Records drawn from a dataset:
-- Opening Marker --

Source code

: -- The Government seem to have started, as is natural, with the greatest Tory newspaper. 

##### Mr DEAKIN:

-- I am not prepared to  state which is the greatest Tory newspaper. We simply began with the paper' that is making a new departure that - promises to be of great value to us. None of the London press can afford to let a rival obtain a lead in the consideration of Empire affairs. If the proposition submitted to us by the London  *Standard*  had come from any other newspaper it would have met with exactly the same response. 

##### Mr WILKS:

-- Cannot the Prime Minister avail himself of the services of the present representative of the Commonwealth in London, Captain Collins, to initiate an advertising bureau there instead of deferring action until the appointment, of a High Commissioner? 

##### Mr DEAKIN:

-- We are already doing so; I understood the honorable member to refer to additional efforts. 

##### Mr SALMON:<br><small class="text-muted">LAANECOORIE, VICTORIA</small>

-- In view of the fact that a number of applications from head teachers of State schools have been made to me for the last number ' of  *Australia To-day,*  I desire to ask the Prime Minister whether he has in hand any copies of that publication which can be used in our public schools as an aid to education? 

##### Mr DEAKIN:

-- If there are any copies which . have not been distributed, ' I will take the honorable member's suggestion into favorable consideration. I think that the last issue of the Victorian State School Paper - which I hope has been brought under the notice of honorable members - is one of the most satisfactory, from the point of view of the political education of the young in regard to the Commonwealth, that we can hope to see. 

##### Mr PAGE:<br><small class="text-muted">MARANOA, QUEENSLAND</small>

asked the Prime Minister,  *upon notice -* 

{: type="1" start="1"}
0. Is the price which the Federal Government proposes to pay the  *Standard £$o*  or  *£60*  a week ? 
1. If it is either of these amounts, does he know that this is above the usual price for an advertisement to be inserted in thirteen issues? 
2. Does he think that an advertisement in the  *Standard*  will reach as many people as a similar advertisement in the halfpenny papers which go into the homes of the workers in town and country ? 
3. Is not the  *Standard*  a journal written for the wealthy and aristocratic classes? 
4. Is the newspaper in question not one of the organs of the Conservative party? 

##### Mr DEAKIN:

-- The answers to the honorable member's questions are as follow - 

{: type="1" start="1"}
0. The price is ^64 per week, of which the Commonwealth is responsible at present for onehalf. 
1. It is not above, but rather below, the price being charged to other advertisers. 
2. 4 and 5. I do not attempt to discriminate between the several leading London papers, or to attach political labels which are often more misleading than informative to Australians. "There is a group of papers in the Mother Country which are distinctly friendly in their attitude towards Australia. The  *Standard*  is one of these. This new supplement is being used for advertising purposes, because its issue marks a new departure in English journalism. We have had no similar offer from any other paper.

-- Closing Marker --

JOB: Your answer should consist of every line from the entries that holds "above".

RESPONSE TO THIS EXERCISE:
1. If it is either of these amounts, does he know that this is above the usual price for an advertisement to be inserted in thirteen issues? 
1. It is not above, but rather below, the price being charged to other advertisers. 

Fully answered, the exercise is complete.